The recreational space entry blends seamlessly with the home.
The couple tapped Marks-Woods Construction Services (markswoods.com), architect Kim Beasley (kimbeasleyarchitecture.com) and interior designer Gretchen Simon (Pinterest: @gretchensimoninteriors) for the project. Marks-Woods specializes in highend residential renovation projects, from concept to construction. “We get to know clients, not just by project name, but by direct interactions with them and their families,” says Greg Marks, one of the firm’s partners. “Our clients work with the same team on-site while also working directly with all three partners.”
One early design challenge for Beasley: local zoning. Floor area ratio, or FAR, is the sum of all gross horizontal areas under a roof. So, for example, any ceiling height above 15 feet counts double toward the total allowable FAR—which meant the project required a large portion of the roof to be under 15 feet. The ingenious solution? Measure the arc of a basketball shot. Says Marks, “To ensure the space was both up to code and of professional caliber for basketball play, Kim calculated the arc of the average shot to determine maximum height of the vault area. This determined how far the lower portion of the roof could go versus where the vault started.” It worked beautifully.
The court can accommodate basketball and volleyball.
Marks-Woods also had recessed volleyball posts professionally installed into the court slab. Impactresistant drywall also was incorporated around the perimeter of the court, ensuring the walls didn’t dent upon the high impact of game balls or even players. The basketball backboards are custom collegiate-level grade, whose height can be adjusted; the backboard assembly can withstand dunking, since they were tested by the homeowner’s NCAA and pro-level friends.“The gym also needed to house heavy equipment, which required additional reinforcement for the floor system,” says Marks, who adds the equipment had to be installed before the frameless glass enclosure wall made its way into the project.
The space features 15- foot ceilings.
The initial design for the project was created by Beasley, who worked closely with the Marks-Woods team.
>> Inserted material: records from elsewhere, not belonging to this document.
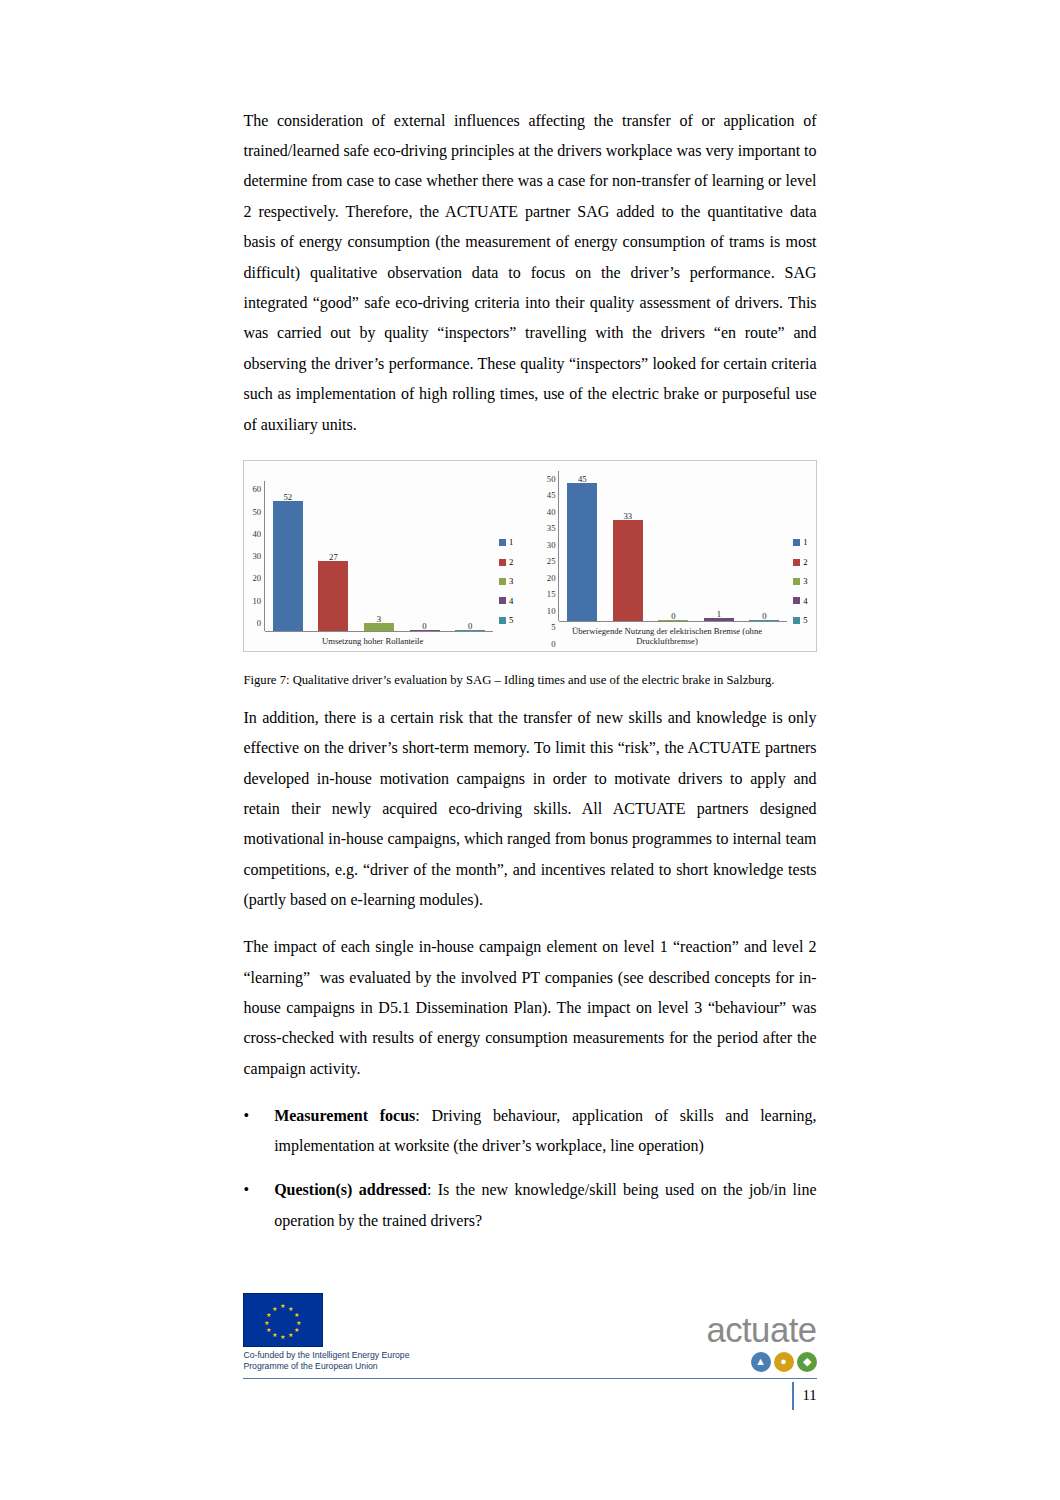The consideration of external influences affecting the transfer of or application of trained/learned safe eco-driving principles at the drivers workplace was very important to determine from case to case whether there was a case for non-transfer of learning or level 2 respectively. Therefore, the ACTUATE partner SAG added to the quantitative data basis of energy consumption (the measurement of energy consumption of trams is most difficult) qualitative observation data to focus on the driver’s performance. SAG integrated “good” safe eco-driving criteria into their quality assessment of drivers. This was carried out by quality “inspectors” travelling with the drivers “en route” and observing the driver’s performance. These quality “inspectors” looked for certain criteria such as implementation of high rolling times, use of the electric brake or purposeful use of auxiliary units.
60
50
40
30
20
10
0
52
27
3
0
0
Umsetzung hoher Rollanteile
1
2
3
4
5
50
45
40
35
30
25
20
15
10
5
0
45
33
0
1
0
Überwiegende Nutzung der elektrischen Bremse (ohne
Druckluftbremse)
1
2
3
4
5
Figure 7: Qualitative driver’s evaluation by SAG – Idling times and use of the electric brake in Salzburg.
In addition, there is a certain risk that the transfer of new skills and knowledge is only effective on the driver’s short-term memory. To limit this “risk”, the ACTUATE partners developed in-house motivation campaigns in order to motivate drivers to apply and retain their newly acquired eco-driving skills. All ACTUATE partners designed motivational in-house campaigns, which ranged from bonus programmes to internal team competitions, e.g. “driver of the month”, and incentives related to short knowledge tests (partly based on e-learning modules).
The impact of each single in-house campaign element on level 1 “reaction” and level 2 “learning” was evaluated by the involved PT companies (see described concepts for in-house campaigns in D5.1 Dissemination Plan). The impact on level 3 “behaviour” was cross-checked with results of energy consumption measurements for the period after the campaign activity.
• Measurement focus: Driving behaviour, application of skills and learning, implementation at worksite (the driver’s workplace, line operation)
• Question(s) addressed: Is the new knowledge/skill being used on the job/in line operation by the trained drivers?
★ ★ ★ ★ ★ ★ ★ ★ ★ ★ ★ ★
Co-funded by the Intelligent Energy Europe
Programme of the European Union
actuate
▲
●
◆
11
Beasley says one of his challenges was to ensure the seamless transition from the main home to the recreational space. “The key to achieving a seamless aesthetic was staying faithful to the original home details such as materials, finishes and colors,” he says. “Team effort is everything on a project like this—the homeowner’s vision becomes an architect’s translation, and it’s all brought to life by a good contractor’s construction.”
With the bones of the project in good hands, Simon was brought on board to give the space its look and to streamline functionality. In addition to a place to play and entertain, Simon says the family clients wanted plenty of storage, a second kitchen and wet bar, and an homage to their beloved Georgetown. The latter wish was granted with lots of Hoya Blue on the wet bar by Braemar cabinetry (braemarcabinetry.com) and on the basketball court. Simon also incorporated wide-plank porcelain tile by Architectural Ceramics (architecturalceramics.com) to match the court’s hardwood. To ensure uniformity, she used the same trim colors guests will see in the main house.
Braemar custom cabinetry was done in the family’s favorite hue: Georgetown Hoya Blue.
“Our team has had the honor of attending Halloween parties, luaus, graduation parties and other special events in the new space,” says Drew Marks, a Marks-Woods partner and operations manager. “To attend one of these events and see how the space flows and functions is truly gratifying—the family’s dream was unfolding right before our eyes. And even better, the clients couldn’t have been happier.”